- **Job item**
Pick out each line of the records in which the word "system" appears.

--- Extracted records Enclosed Below ---

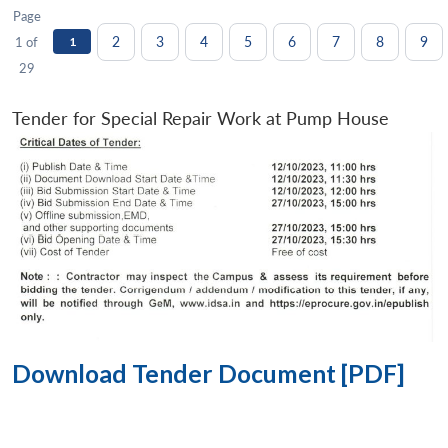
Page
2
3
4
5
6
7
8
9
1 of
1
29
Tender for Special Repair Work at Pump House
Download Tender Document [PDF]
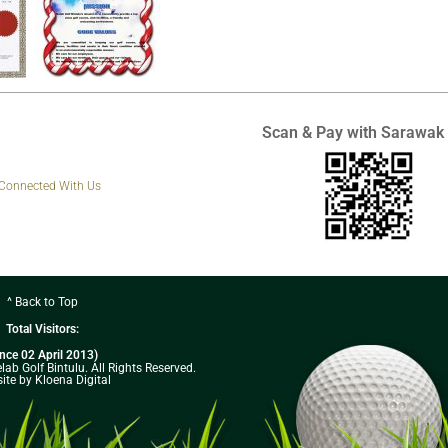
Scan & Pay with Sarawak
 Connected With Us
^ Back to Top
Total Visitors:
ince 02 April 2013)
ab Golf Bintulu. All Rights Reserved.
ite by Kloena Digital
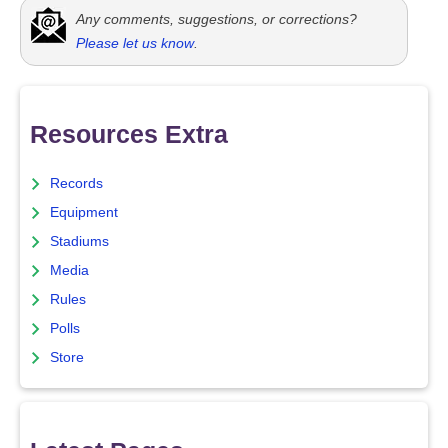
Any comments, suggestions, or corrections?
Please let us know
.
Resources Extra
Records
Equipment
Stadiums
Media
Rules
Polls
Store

--- End of Enclosed Extracted records ---
--- Extracted records Enclosed Below ---

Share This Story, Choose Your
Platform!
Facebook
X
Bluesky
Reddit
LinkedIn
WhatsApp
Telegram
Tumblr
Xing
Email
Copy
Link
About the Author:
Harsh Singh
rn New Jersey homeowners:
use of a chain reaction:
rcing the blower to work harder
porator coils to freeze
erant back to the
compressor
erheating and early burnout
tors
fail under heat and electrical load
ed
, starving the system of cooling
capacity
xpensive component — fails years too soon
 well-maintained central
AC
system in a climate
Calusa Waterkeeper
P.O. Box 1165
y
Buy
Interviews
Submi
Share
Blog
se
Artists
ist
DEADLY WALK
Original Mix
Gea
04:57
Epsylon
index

--- End of Enclosed Extracted records ---

- **Response for this exercise**
, starving the system of cooling
system in a climate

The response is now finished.